- **THE PROBLEM**
Below are the records; count the lines that include the string "ogolem" and give only that number.

- **EXERCISE INPUT**
---+---
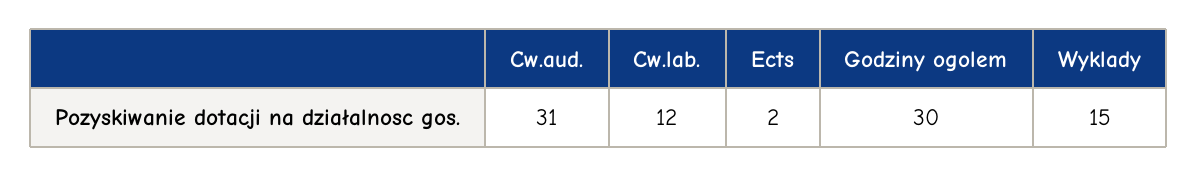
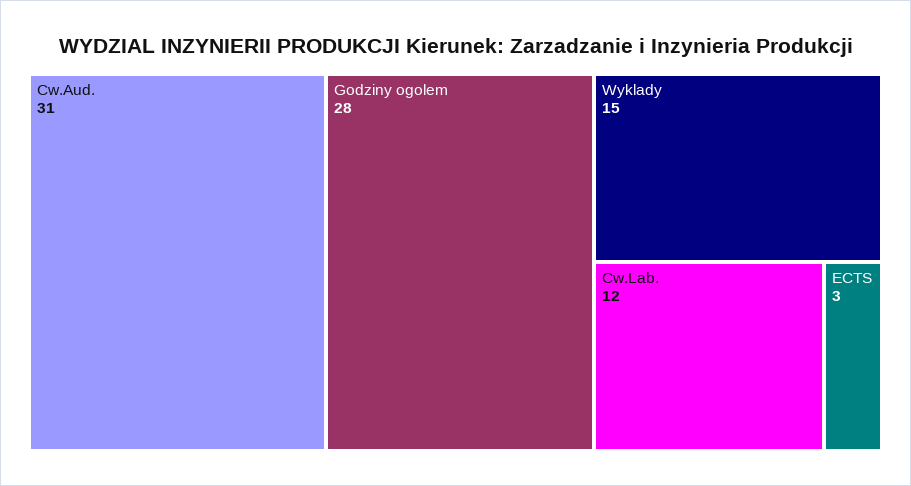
  {
    "Cw.aud.": 31,
    "Cw.lab.": 12,
-   "Ects": 2,
+   "Ects": 3,
-   "Godziny ogolem": 30,
+   "Godziny ogolem": 28,
    "Wyklady": 15
  }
---+---
- **SOLUTION**
2